Further, according to the belt cleaning apparatus of the first modified exemplary embodiment, the pre-cleaning brush roller 101 rotates to move its surface in a direction reverse to the belt moving direction at the abutting position on the intermediate transfer belt 8. A center of the brush nip that is the abutting area of the pre-cleaning brush roller 101 on the intermediate transfer belt in the belt moving direction is positioned at the upstream side of a center of the belt moving direction of the facing nip that is a stretching area of the cleaning facing roller 13 as the cleaning member facing roller in the belt moving direction. Through this arrangement, discharging easily occurs at the downstream side of the brush nip. Therefore, the toner that is fallen from the pre-cleaning brush roller 101 and passes through the pre-cleaning brush roller 101 can be removed, and the toner that could not be completely removed can be effectively removed by the cleaning brush roller at the downstream side.
In the image forming apparatus that forms an image on the recording paper as the recording material by finally transferring the toner image formed on the image carrier from the image carrier onto the recording material, the toner on the image carrier can be effectively cleaned by using the cleaning apparatus as a cleaning apparatus for cleaning the residual transfer toner remaining on the image carrier after transfer. Therefore, high-quality image formation can be realized.

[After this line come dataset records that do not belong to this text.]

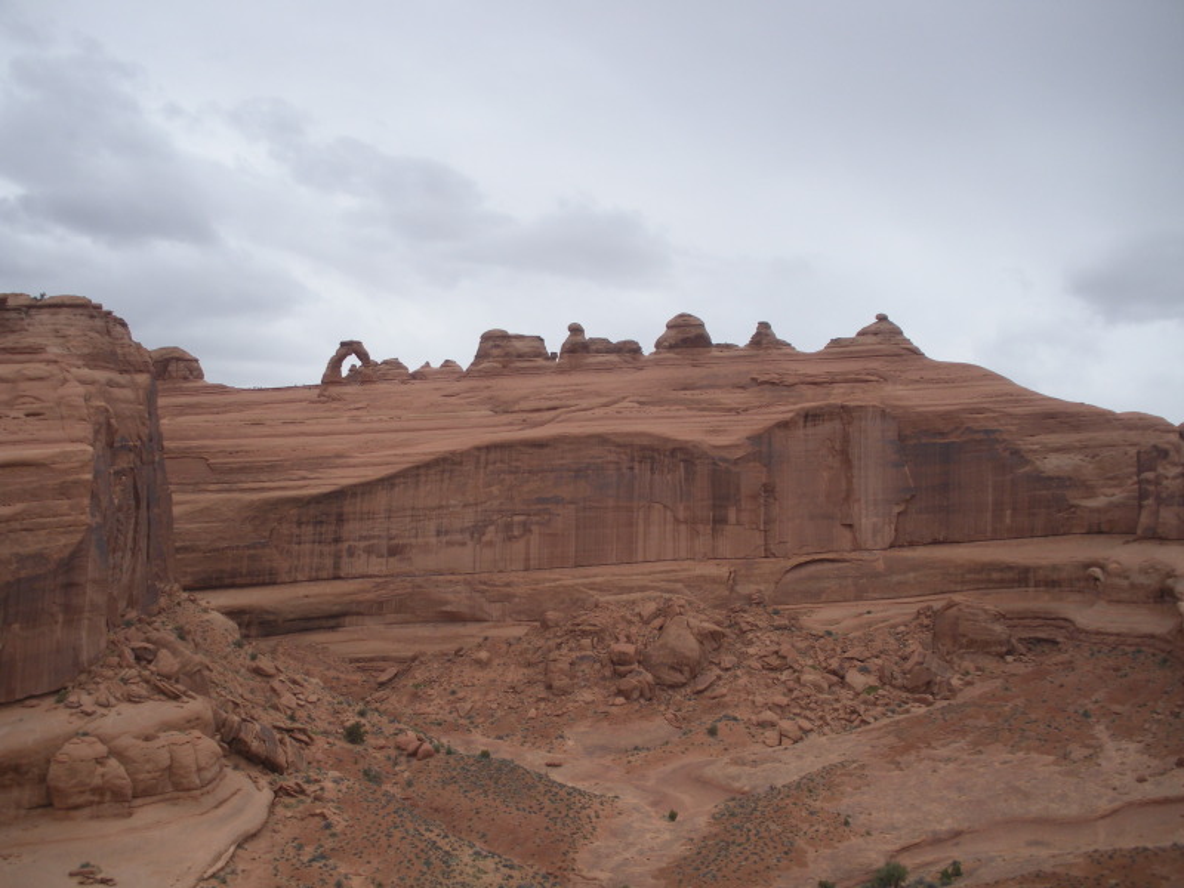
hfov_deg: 51.4
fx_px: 1231
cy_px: 444
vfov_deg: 39.7
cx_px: 592
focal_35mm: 36
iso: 64
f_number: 3.5
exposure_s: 1/931
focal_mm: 6.3
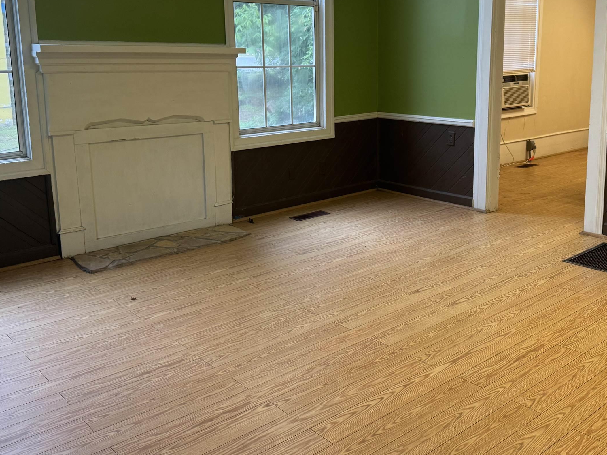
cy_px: 162
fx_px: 614
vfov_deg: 40.3
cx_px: 339
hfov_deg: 52.5
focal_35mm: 35
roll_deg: +0.8
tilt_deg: -10.3
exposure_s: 1/60
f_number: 1.78
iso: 160
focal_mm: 6.76
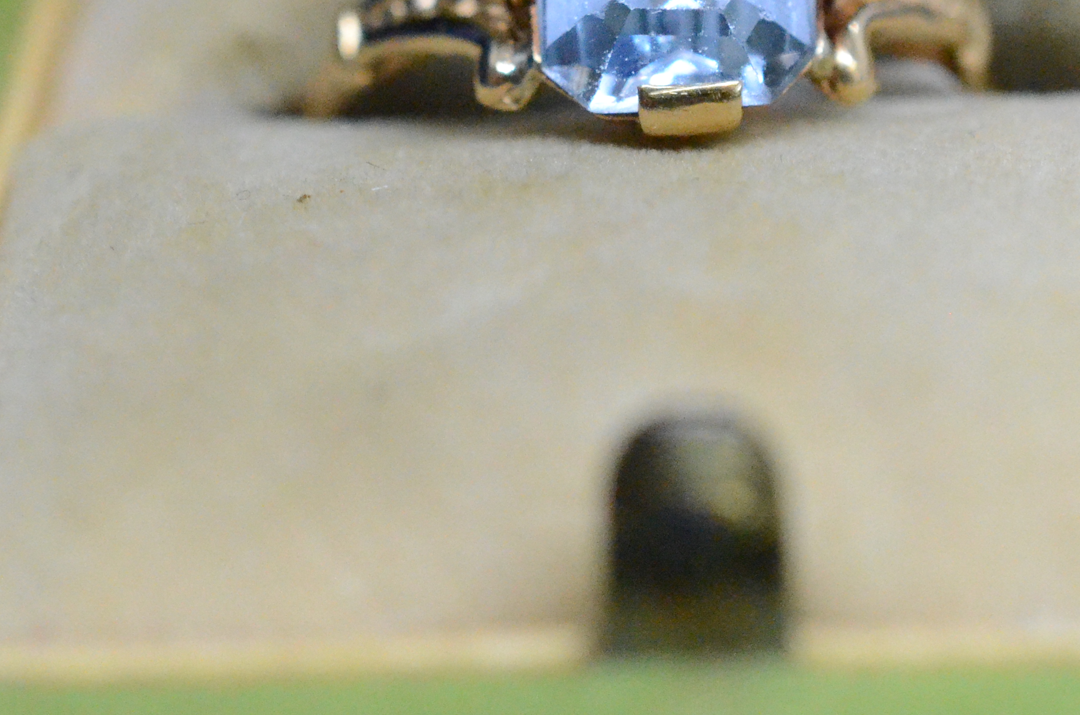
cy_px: 61
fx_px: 4101
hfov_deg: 15.0
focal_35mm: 137
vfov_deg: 9.9
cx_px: 613
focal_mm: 40
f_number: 6.3
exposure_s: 1/2500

Further, by using the cleaning apparatus of the present invention as the belt cleaning apparatus 100 for cleaning the toner on the intermediate transfer belt 8 that is the image carrier, the toner on the intermediate transfer belt 8 can be effectively cleaned. Since the toner on the intermediate transfer belt 8 can be effectively cleaned, high-quality image formation can be realized.
Further, as illustrated in FIG. 12, by using the cleaning apparatus of the present invention as the conveying belt cleaning apparatus 500 for cleaning the residual toner on the conveying belt for conveying the recording paper, the toner on the paper conveying belt 51 can be effectively cleaned. Therefore, the back surface of the recording paper can be prevented from being contaminated by the toner.
According to the present invention, the non-transferred toner and the residual transfer toner can be effectively removed from the cleaning target.
Although the invention has been described with respect to specific embodiments for a complete and clear disclosure, the appended claims are not to be thus limited but are to be construed as embodying all modifications and alternative constructions that may occur to one skilled in the art that fairly fall within the basic teaching herein set forth.